7 - En attendant l’expulsion, éloigner systématiquement les étrangers en situation irrégulière en restaurant le principe du placement en rétention, y compris pour les familles (dans des centres adaptés).

8 - Réformer en profondeur le contentieux des étrangers, pour empêcher les demandes successives de titres de séjour à des fins dilatoires et réduire les possibilités de suspension des mesures d’éloignement.

9 - Abroger sans délai la circulaire Valls sur les admissions exceptionnelles au séjour.


Faire en sorte que l’immigration ne soit plus une charge

10 - Verser les prestations d’allocations familiales ou d’aide au logement qu’à ceux qui résident régulièrement en France et qui ont cotisés pendant au moins 2 ans à la Sécurité sociale.

11 - Supprimer l’aide médicale d’Etat (AME) et la remplacer par une dispense de frais de santé limitée à la prise en charge des mineurs, des urgences et des maladies infectieuses, dans les établissements de santé agréés.

12 - Faire davantage financer la politique d’immigration et d’intégration par les ressortissants étrangers : augmentation des frais de dossier, des taxes de titres de séjour, des frais d’octroi de la nationalité française, le tout en assortissant toute entrée sur le territoire d’un dépôt de caution ou de la souscription d’une assurance permettant de couvrir les frais d’expulsion le cas échéant.

13 - Expulser systématiquement tous les étrangers réguliers dès lors qu’ils sont condamnés pour délits graves ou crimes, avec interdiction à vie d’entrer sur le territoire français.
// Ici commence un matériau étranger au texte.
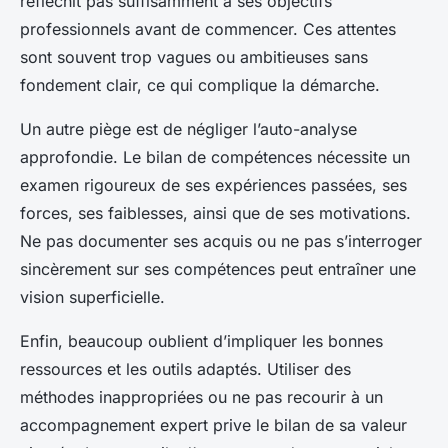
réfléchit pas suffisamment à ses objectifs
professionnels avant de commencer. Ces attentes
sont souvent trop vagues ou ambitieuses sans
fondement clair, ce qui complique la démarche.
Un autre piège est de négliger l’auto-analyse
approfondie. Le bilan de compétences nécessite un
examen rigoureux de ses expériences passées, ses
forces, ses faiblesses, ainsi que de ses motivations.
Ne pas documenter ses acquis ou ne pas s’interroger
sincèrement sur ses compétences peut entraîner une
vision superficielle.
Enfin, beaucoup oublient d’impliquer les bonnes
ressources et les outils adaptés. Utiliser des
méthodes inappropriées ou ne pas recourir à un
accompagnement expert prive le bilan de sa valeur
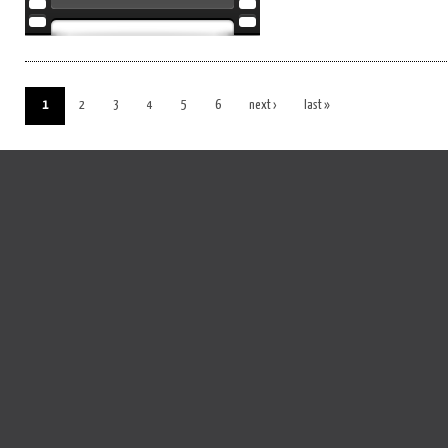
1
2
3
4
5
6
next ›
last »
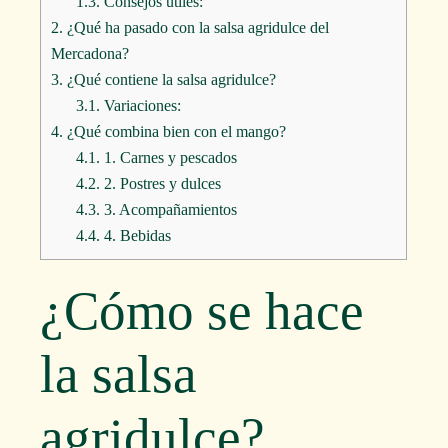
1.3.
Consejos útiles:
2.
¿Qué ha pasado con la salsa agridulce del
Mercadona?
3.
¿Qué contiene la salsa agridulce?
3.1.
Variaciones:
4.
¿Qué combina bien con el mango?
4.1.
1. Carnes y pescados
4.2.
2. Postres y dulces
4.3.
3. Acompañamientos
4.4.
4. Bebidas
¿Cómo se hace
la salsa
agridulce?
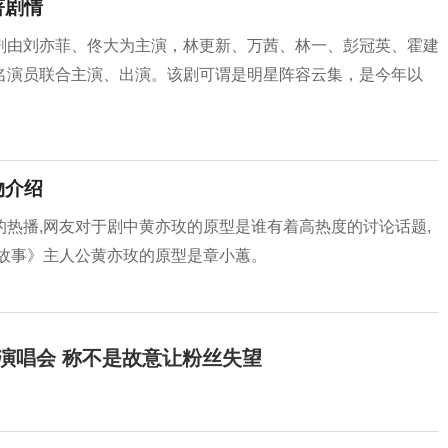
著剧情
剧由刘亦菲、佟大为主演，林更新、万茜、林一、彭冠英、霍建
名演员联合主演、出演。该剧可谓是明星阵容云集，是今年以
物介绍
热播,网友对于剧中黄亦玫的原型是谁有着高热度的讨论话题,
的故事》主人公黄亦玫的原型是章小蕙。
开演唱会 称不是故意让粉丝失望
Cette règle vaudra également pour les prisonniers étrangers déjà incarcérés qui seront expulsés vers leur pays d’origine.
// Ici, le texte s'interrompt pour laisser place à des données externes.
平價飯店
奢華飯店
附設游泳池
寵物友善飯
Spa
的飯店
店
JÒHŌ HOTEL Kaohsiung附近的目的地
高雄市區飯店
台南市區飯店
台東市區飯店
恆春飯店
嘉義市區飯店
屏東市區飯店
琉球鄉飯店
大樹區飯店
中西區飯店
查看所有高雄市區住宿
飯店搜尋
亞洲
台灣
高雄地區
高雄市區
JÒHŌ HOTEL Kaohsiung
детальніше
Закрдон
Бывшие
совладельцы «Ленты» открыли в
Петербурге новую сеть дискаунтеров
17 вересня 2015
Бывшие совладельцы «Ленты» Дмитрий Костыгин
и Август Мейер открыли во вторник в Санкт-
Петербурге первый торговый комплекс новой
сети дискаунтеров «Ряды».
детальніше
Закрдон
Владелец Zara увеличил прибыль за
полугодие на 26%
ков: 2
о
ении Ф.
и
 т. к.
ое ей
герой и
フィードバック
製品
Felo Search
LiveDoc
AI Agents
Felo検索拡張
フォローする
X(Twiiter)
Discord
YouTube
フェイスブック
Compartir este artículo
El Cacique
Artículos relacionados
Mettre fin au détournement du droit d’asile

14 - Examiner seulement les demandes d’asile d’étrangers en situation irrégulière qui se seront présentés d’eux-mêmes aux autorités dans les 15 jours suivant leur arrivée.

15 - Refuser toute demande d’asile si le demandeur a transité par un pays membre de la convention de Genève qui ne criminalise pas le motif de demande d’asile.

16 - Circonscrire les déplacements des demandeurs d’asile à des centres d’instruction et d’hébergement identifiés, qui seront situés sur les routes des migrations.

17 - Traiter les demandes d’asile en 4 mois maximum, appel compris, en renforçant les moyens de l’Office français de protection des réfugiés et apatrides (OFPRA) et de la Cour nationale du droit d’asile (CNDA), ainsi qu’en réduisant le délai de recours à 15 jours.

18 - Refuser systématiquement la demande d’asile et expulser les demandeurs ne respectant pas, ou dont on a de sérieux doutes sur leur capacité à respecter, les principes des droits de l’Homme, et en particulier la liberté de conscience, la primauté du droit et de la loi française sur toute loi religieuse, l'égalité hommes-femmes, la liberté d’orientation sexuelle.


Refonder les traités européens pour assurer la souveraineté migratoire

19 - Renégocier le code frontières Schengen pour autoriser des contrôles ciblés dans des zones de vulnérabilité des frontières intérieures, aussi longtemps qu’il existe un risque d’afflux d’étrangers clandestins et, en cas de défaillance d’un Etat membre dans le contrôle des frontières extérieures de l’Union, mettre en œuvre une procédure de sauvegarde permettant de l’exclure temporairement de l’espace Schengen.

20 - Restaurer notre souveraineté migratoire en renégociant les directives européennes chaque fois qu’elles l’entravent et, si nécessaire, ré-adhérer avec réserves à la Convention européenne des droits de l’Homme si la Cour européenne persiste à en faire une interprétation restrictive.